An expert on the tribe insists that this is exactly the kind of thing they do and assured reporters that the cannibalism story was embellished from the start, that the Korowai are likely just a tree-bound band of merry pranksters and that the only thing they want with the modern world is to see the looks on our faces.

#4. The Man of the Hole, aka the Loneliest Man on Earth


There is a man currently living in isolation in the Brazilian rainforest. He has been there for at least 15 years. He builds his own palm huts and digs five-foot-deep rectangular holes in the middle of each. We don't know what he uses them for, because these huts are abandoned as soon as anybody gets anywhere near them. No other people in the area build huts like this, which has led researchers to believe that this man is the last surviving member of his tribe. No one knows what language he speaks or the name of his ex-tribe, so we shall call him Rectanglor, of the Rectangulons, because he probably doesn't get the Internet in that rectangle; what's he gonna say about it?

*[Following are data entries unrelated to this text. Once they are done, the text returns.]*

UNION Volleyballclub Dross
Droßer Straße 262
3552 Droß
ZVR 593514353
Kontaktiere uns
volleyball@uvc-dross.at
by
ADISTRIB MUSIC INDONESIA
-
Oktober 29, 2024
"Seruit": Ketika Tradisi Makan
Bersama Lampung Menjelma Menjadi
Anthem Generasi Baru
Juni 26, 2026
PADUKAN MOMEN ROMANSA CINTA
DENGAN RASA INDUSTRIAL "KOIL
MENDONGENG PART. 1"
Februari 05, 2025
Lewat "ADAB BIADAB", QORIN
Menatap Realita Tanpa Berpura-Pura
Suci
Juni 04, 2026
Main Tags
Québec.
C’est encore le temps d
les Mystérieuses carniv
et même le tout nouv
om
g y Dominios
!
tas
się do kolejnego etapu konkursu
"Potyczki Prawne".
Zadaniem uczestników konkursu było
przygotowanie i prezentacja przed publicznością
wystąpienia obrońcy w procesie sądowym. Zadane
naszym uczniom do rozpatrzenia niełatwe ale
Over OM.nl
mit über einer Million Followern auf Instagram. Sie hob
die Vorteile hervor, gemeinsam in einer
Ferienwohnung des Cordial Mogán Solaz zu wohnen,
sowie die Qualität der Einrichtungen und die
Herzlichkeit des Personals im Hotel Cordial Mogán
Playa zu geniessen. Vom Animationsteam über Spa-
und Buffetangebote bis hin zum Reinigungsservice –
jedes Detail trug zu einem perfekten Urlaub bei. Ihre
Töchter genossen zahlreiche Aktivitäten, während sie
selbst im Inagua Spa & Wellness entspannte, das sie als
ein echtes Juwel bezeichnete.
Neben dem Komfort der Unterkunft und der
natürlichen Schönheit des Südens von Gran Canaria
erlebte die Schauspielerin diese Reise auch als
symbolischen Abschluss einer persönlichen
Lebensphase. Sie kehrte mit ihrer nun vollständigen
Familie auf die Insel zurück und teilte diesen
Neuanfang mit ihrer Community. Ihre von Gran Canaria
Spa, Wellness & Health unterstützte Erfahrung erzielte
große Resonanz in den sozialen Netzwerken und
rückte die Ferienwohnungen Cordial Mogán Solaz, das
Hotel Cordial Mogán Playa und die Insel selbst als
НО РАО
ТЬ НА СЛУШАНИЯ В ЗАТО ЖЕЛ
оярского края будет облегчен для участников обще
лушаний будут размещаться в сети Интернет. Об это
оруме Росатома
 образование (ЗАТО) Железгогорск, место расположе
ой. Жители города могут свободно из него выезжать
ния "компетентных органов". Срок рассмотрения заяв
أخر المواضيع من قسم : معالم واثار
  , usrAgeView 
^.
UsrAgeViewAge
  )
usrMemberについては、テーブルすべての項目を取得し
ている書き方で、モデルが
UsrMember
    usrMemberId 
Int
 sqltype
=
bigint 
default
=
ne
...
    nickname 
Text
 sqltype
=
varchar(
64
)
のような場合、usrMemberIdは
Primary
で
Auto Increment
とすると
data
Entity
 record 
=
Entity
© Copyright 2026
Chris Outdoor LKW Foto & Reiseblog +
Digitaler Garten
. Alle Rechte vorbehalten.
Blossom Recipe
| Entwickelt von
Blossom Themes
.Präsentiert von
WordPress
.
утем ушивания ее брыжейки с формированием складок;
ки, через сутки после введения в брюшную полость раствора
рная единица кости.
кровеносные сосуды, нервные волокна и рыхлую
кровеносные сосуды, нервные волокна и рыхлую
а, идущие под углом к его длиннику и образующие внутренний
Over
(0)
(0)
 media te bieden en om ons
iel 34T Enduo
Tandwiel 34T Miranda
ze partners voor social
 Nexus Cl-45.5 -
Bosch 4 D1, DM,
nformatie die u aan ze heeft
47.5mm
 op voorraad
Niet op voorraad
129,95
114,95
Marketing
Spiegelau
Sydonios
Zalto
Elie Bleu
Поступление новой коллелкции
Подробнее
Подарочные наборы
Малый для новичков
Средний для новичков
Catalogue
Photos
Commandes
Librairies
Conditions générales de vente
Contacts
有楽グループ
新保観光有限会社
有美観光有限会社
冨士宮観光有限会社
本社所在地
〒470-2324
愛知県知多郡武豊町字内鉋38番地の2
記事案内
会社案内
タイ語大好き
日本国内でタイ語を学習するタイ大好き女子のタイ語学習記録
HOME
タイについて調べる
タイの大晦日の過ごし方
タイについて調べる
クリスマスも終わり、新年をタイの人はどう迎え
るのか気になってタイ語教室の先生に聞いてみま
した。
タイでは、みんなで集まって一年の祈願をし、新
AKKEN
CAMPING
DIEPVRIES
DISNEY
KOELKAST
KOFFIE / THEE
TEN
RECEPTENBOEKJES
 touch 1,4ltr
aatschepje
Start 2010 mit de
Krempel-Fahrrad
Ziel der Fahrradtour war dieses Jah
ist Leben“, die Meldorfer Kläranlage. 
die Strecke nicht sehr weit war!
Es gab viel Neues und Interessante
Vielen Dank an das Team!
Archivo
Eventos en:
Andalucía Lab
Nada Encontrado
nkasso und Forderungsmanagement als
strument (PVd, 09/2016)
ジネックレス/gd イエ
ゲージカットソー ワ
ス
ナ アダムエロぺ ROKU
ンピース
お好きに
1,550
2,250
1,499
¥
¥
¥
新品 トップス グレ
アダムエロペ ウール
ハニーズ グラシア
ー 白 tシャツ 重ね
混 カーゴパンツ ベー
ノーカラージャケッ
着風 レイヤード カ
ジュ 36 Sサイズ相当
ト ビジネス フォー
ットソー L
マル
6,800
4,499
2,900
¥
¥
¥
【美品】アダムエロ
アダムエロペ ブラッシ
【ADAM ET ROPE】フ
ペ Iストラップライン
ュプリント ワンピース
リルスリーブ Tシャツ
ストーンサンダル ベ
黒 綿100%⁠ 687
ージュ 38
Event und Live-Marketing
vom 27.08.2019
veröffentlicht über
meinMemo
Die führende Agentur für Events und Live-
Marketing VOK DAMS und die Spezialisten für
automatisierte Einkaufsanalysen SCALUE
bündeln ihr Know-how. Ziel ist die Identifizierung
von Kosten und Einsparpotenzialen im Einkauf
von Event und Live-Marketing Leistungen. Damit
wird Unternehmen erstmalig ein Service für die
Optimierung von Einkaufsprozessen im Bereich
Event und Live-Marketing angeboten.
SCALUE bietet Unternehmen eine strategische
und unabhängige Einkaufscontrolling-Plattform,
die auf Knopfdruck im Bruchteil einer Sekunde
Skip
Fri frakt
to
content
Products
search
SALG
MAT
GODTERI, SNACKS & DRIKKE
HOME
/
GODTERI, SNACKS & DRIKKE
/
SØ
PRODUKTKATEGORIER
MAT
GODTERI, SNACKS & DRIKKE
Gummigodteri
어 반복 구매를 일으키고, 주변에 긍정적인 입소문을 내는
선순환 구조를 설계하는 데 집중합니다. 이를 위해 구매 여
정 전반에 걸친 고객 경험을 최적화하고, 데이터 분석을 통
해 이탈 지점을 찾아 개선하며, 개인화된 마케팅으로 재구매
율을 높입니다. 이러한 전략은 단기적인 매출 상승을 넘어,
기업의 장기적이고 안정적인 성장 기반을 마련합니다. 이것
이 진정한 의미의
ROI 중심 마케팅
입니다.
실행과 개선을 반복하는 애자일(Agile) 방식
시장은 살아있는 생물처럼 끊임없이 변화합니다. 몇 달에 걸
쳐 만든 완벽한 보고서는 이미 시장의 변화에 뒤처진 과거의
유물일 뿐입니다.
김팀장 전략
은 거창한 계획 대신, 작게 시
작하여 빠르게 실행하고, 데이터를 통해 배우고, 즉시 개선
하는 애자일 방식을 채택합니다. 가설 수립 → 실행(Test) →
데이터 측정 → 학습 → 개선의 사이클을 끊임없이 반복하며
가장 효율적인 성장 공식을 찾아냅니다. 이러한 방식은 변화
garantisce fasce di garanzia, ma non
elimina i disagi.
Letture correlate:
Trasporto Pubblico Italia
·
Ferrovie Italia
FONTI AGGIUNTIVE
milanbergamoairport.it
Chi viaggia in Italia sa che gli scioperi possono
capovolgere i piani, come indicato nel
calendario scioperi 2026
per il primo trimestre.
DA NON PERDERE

Here is a rare shot of him creating his holes, using crude, primitive tools.

How Did He Avoid the Modern World for So Long?

In 1988, Brazil's new constitution granted local Indians the rights to lands they traditionally inhabited. While it seemed like a good idea in theory, in practice it meant that a tribe could not just be "forcibly relocated" anymore by asshole developers who, being assholes, just started killing them with chainsaws instead.

That's probably what happened to the rest of this guy's tribe: His first and only contact with the modern world involved all of the people he knew existed being killed by hyper-advanced monsters with crazy future-weapons. He is, essentially, living the plot of Independence Day, with the rest of the world replaced by the jungle, and the bad guys replaced by the rest of the world.